Two last thoughts on the local wildlife: it's nice to be walking along a bustling thoroughfare and realize that an elephant just passed you by, but the thought of these incredibly intelligent creatures being condemned to a life of servitude is quite distressing. By booking our trip to Chitwan ourselves and not going with a package deal, we avoided having to suffer the indignity of the compulsory elephant ride. Unfortunately, while trying to squeeze the last cent from our park admission fee ,we took the canoe ride along the Rapti - which was great - and ended up at the elephant breeding center - which was not. Wild elephants are reported to be extirpated in Nepal, but that would be news to the people who manage the tame ones in Suaraha. While we were there, a rouge male was trying to get at the captive females, and we would occasionally hear a sudden gale of noise as people would try to chase this guy off, with him trumpeting in anger. Learning from the experiences of a nearly deceased German who almost rode his bicycle right into this loner, we never strayed to far when birding in that area.
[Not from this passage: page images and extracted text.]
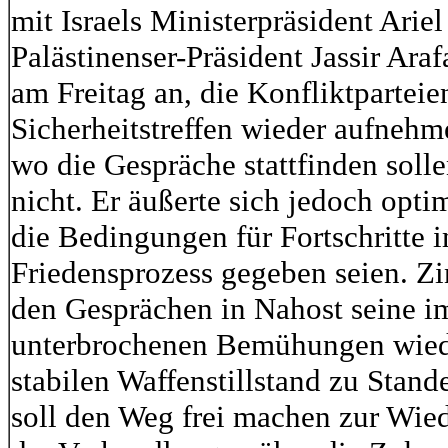
mit Israels Ministerpräsident Arie
Palästinenser-Präsident Jassir Araf
am Freitag an, die Konfliktparteie
Sicherheitstreffen wieder aufneh
wo die Gespräche stattfinden solle
nicht. Er äußerte sich jedoch optim
die Bedingungen für Fortschritte 
Friedensprozess gegeben seien. Z
den Gesprächen in Nahost seine 
unterbrochenen Bemühungen wiede
stabilen Waffenstillstand zu Stand
soll den Weg frei machen zur Wi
Moving from mammals to reptiles, in Pokhara we graduated from crocodiles to snakes. While casually watching a Pond Heron, we realized he was standing next to an extremely long constrictor of some kind. This was OK with me - the miracle of optics notwithstanding, there was still a long way between us and him - but for Doreen, with her deep dread of snakes, it was quite alarming. A couple of days later, while she and I took slightly divergent paths through the forest, I had the vague sense that something dead was nearby, as well as noticing a few unusually fat flies buzzing around. Thinking little of it, we sat beneath a banyan tree for a while (it was an abandoned village) to see if any birds were around, then walked back. This time we both took Doreen's route and, looking to my right, I noticed that I had previously passed right by a dead snake, all seven or eight feet of him hanging from a tree beside the path. Obviously snakes are no more popular here than anywhere else - a sad fact for them, and also for us, who would rather let them get on with their lives a good distance from wherever we might happen to be, and thereby avoid the prospect of walking into any dead ones.
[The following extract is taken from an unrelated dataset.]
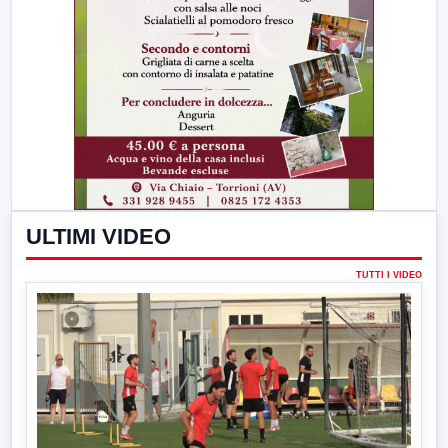
ULTIMI VIDEO
TUTTI I VIDEO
Finally, I have to thank the great and wise Robert Sheckley for his concept of metaphoric deformation, and it's attendant panzaism. Basically, if being quixotic means seeing giants where there are only windmills, panzaism can be defined as seeing windmills instead of giants. There is a danger that the more you travel, the more your senses might overload and cause you to hallucinate the everyday instead of perceiving the extraordinary. This first hit me in Pokhara, when we jumped into a cab being driven by Ice T. Unless it was just the Lariam.